4. Baştan beri özellikle İngiltere'nin, daha sonra yine İngiltere ile işbirliği halinde ABD'nin ve mutlaka İsrail'in etkisi, Türkiye'nin iç ve dış politikalarında önemli bir faktör olmuştur. Bu faktör sistemin halka ve değerlerine karşı konuşlanmasıyla birleşince, tarih yapıcı ve medeniyet taşıyıcı bir halk olabildiğince yozlaşmış, tarihin en tayin edici milletinin devleti dışarıda etkisiz bir hale gelmiş, tarihin en kahraman bir ordusu da ülkeyi kendi halkına ve hükümetine karşı korur bir pozisyona düşürülmüştür. Sistemin bizzat onun ana unsurları tarafından kilitlendiği şu dönemde, hükümet İsrail-Suriye barışı hülyasıyla oyalansa da, İsrail Lübnan'a, ABD İran'a saldırı planları içindedir ve Türkiye'nin mevcut durumu, bölgeyi olabildiğince karıştıracak böyle bir dönemde onun elini-kolunu bağlayıcı mahiyettedir; denebilir ki ülke, bir ihanet sarmalı içindedir.

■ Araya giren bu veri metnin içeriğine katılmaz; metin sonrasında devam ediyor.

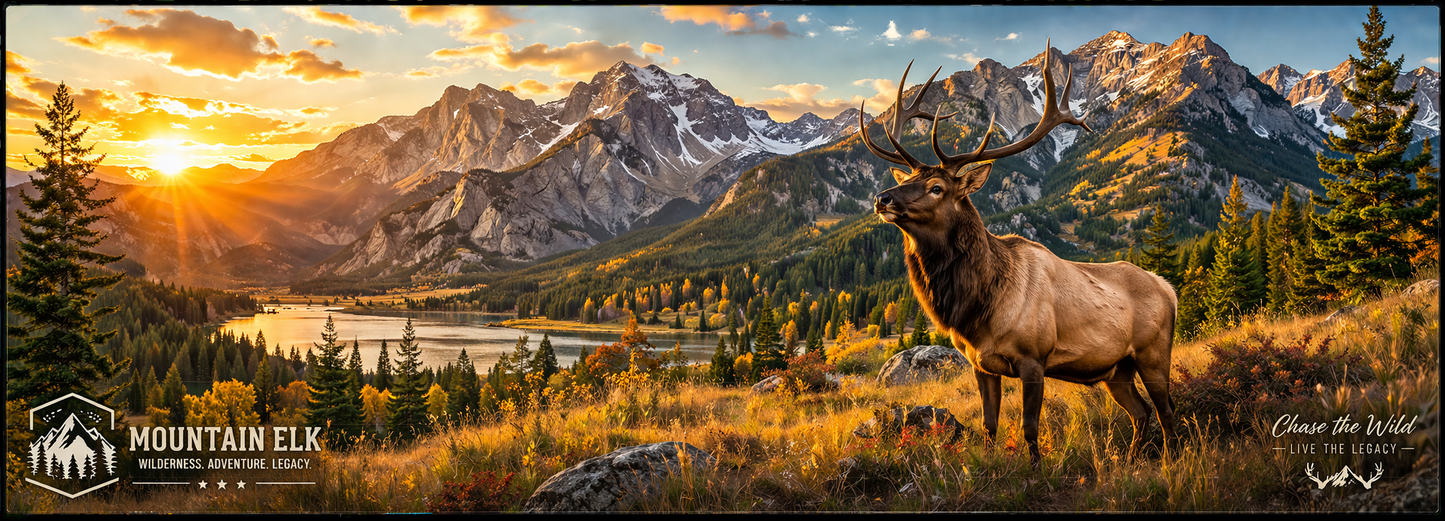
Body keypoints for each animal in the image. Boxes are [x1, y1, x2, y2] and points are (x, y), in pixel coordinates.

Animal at [864, 44, 1178, 468]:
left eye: (936, 187)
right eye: (909, 179)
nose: (883, 198)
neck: (978, 305)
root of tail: (1169, 289)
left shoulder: (1034, 358)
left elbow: (1029, 427)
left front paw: (1036, 471)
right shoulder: (980, 363)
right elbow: (988, 425)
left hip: (1154, 352)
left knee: (1166, 411)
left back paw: (1173, 459)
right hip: (1116, 369)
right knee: (1141, 412)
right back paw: (1129, 460)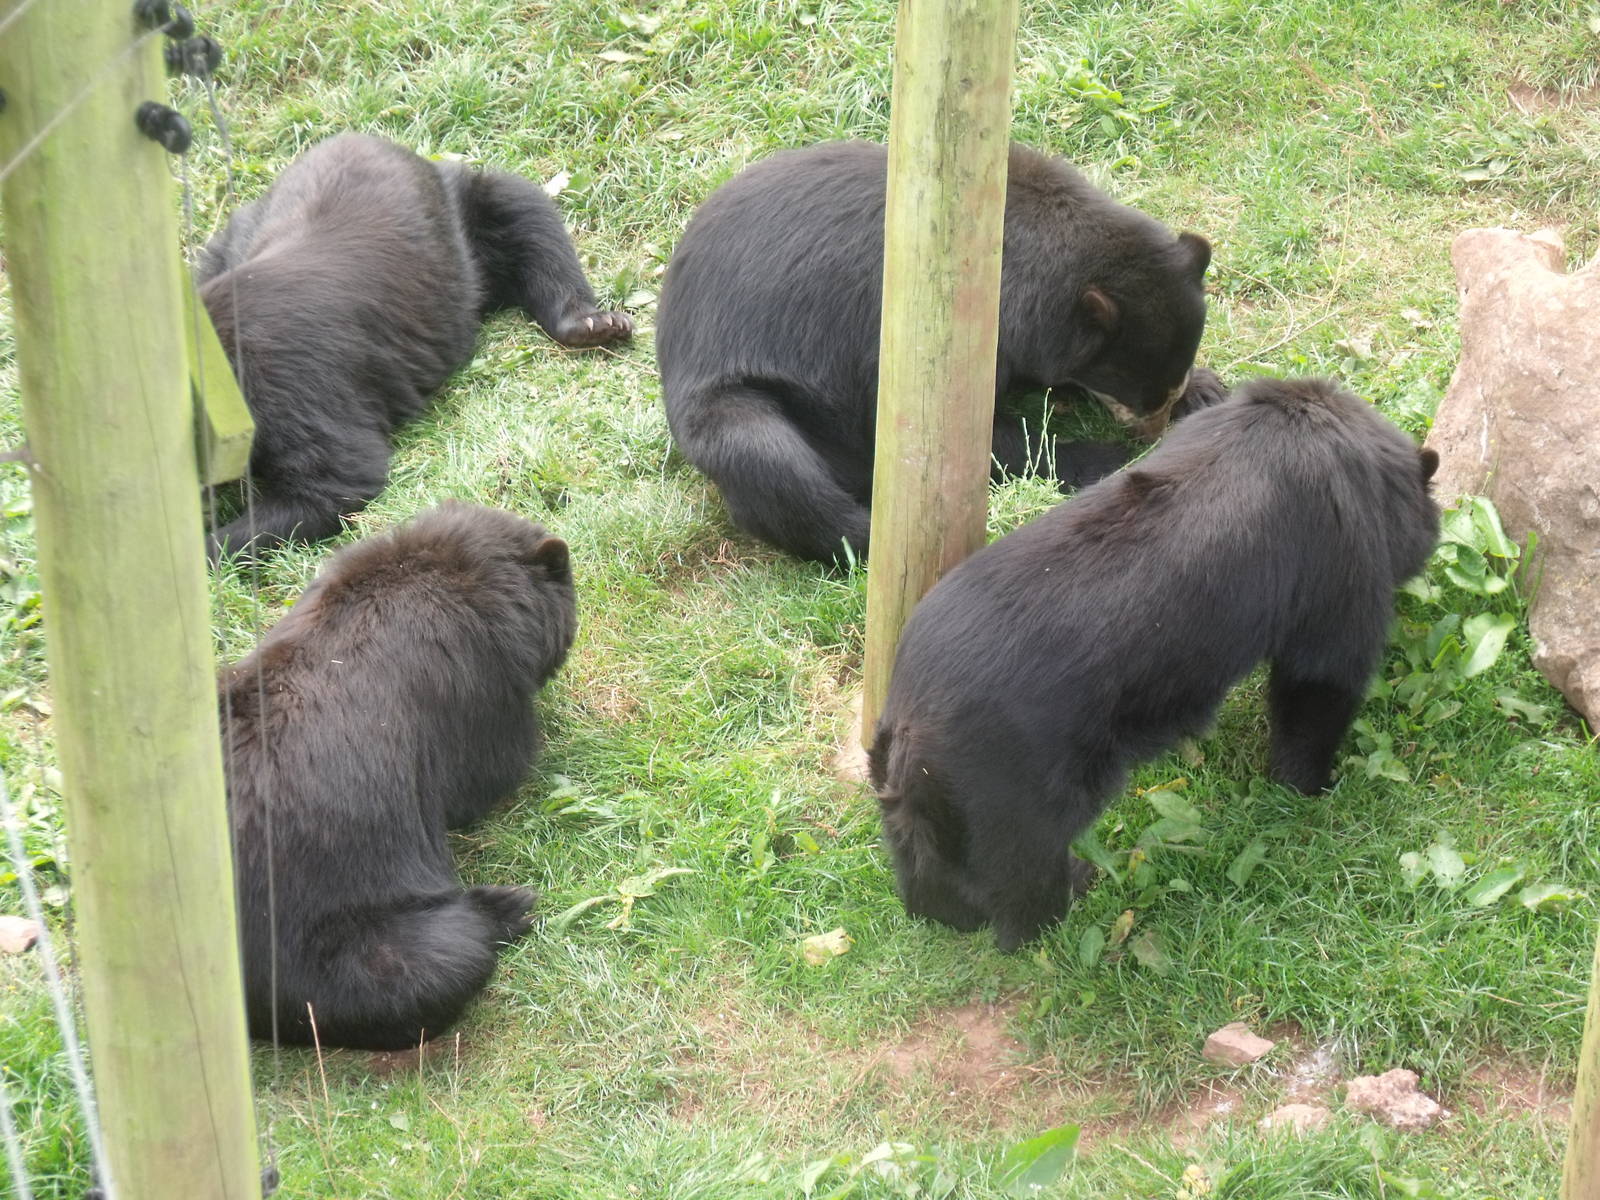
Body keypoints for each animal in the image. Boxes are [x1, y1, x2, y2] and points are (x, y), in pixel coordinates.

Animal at [199, 133, 631, 561]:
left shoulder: (285, 388)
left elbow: (335, 480)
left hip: (470, 211)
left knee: (525, 211)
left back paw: (594, 324)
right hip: (231, 239)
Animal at [654, 140, 1212, 564]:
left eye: (1164, 391)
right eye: (1136, 396)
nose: (1150, 430)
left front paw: (1205, 390)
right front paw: (1100, 456)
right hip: (732, 397)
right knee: (768, 462)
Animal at [868, 377, 1440, 951]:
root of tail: (911, 715)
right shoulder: (1339, 556)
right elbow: (1321, 681)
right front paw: (1309, 785)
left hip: (919, 787)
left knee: (918, 850)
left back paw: (944, 914)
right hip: (1018, 780)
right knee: (1021, 866)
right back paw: (1058, 905)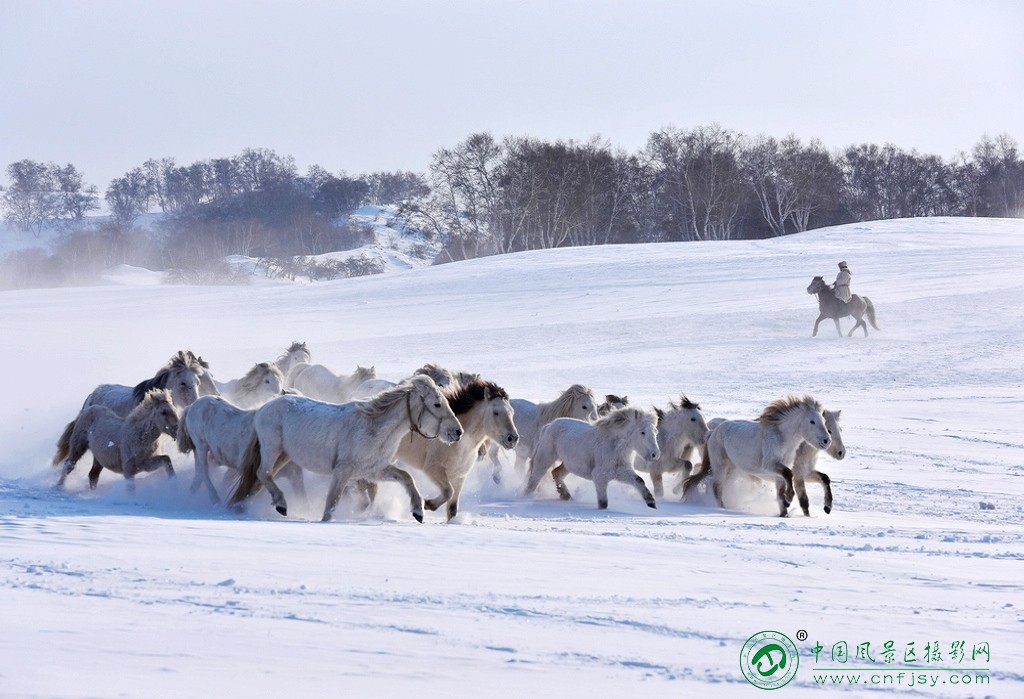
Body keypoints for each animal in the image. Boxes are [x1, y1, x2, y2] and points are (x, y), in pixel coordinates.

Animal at [176, 397, 305, 505]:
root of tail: (191, 407)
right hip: (201, 445)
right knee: (203, 471)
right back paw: (214, 499)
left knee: (199, 474)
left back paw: (190, 495)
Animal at [231, 376, 464, 519]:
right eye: (437, 404)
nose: (458, 432)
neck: (373, 428)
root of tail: (264, 406)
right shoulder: (343, 470)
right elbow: (331, 503)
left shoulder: (373, 470)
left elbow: (406, 477)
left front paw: (419, 511)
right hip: (272, 449)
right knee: (263, 473)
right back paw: (280, 504)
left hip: (284, 456)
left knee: (258, 481)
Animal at [524, 407, 659, 511]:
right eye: (642, 432)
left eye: (656, 432)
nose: (655, 454)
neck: (614, 446)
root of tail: (548, 426)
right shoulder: (600, 476)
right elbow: (603, 503)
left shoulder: (621, 472)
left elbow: (639, 480)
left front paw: (651, 503)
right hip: (545, 459)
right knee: (534, 479)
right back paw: (526, 497)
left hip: (569, 465)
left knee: (556, 473)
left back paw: (567, 496)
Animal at [679, 397, 831, 515]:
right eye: (812, 421)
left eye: (824, 421)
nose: (827, 441)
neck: (782, 438)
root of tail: (713, 432)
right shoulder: (770, 465)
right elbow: (789, 474)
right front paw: (788, 498)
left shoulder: (779, 473)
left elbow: (782, 490)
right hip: (720, 466)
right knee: (717, 488)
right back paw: (723, 509)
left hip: (731, 469)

5. Türkiye, şeflik döneminden çok partili döneme, ülkede özgürlük havasının "Cumhuriyet" tarihinde en hissedilir ölçüde estiği DP dönemine siyasî mücadeleyle değil, tabandaki dinî-millî hizmetler neticesinde geçmiştir, geçme mecburiyeti duymuştur. Gerçek bu iken, 1950'den sonra darbelerle bölünen sivil hükümetler dönemlerinde İslâm hassasiyetli kesimler her defasında içten değişime uğramış, siyaset dışı güzel hizmetler kısmen de olsa siyasete endekslenmeye yüz tutmuş ve birtakım siyasîler tarafından malzeme yapılır olmuştur. Özellikle şu son dönemde, iktidarın İslâm lehine gözle görülür hiçbir faaliyeti ol(a)mazken ve her parti mutlaka sistemin bir unsuru iken, tavanı ayakta tutacak asıl faktörün de esas tabanda yapılacak siyaset ötesi çalışmalar olduğu unutulmuş; meselelere büyük ölçüde AK Parti endeksli bir bakış açısı geliştirilmiş; bu milletin ihyasının Din'in ihyası ile mümkün olabileceği gerçeğine rağmen AK Parti ve AB üzerinden savunma hattı kurulmuş; daha da acısı, düşünce, itikad ve yaşayışta daha önceleri görülmedik derecede hassasiyet erozyonları yaşanmıştır. Allah'ın gerçek mü'minler üzerinde düşmanlarına asla yol vermeyeceği (Nisâ, 141), eğer onlar istikamet üzere ise başkalarının farklı yollarda olmalarının onlara zararının dokunamayacağı (Mâide, 105), bir millet içini değiştirmeden Allah'ın durumlarını değiştirmeyeceği (Ra'd, 11) gerçekleri göz ardı edilmiştir.
Tren, raydan tamamen çıktı ve saptı; devrilecek ve eğer İslâm'a tarziye eli uzatılabilirse çok güzel bir tamirden geçerek, yenilenmiş raylara oturacak. Ama bu arada neler yaşanır, onu da Allah gösterecek.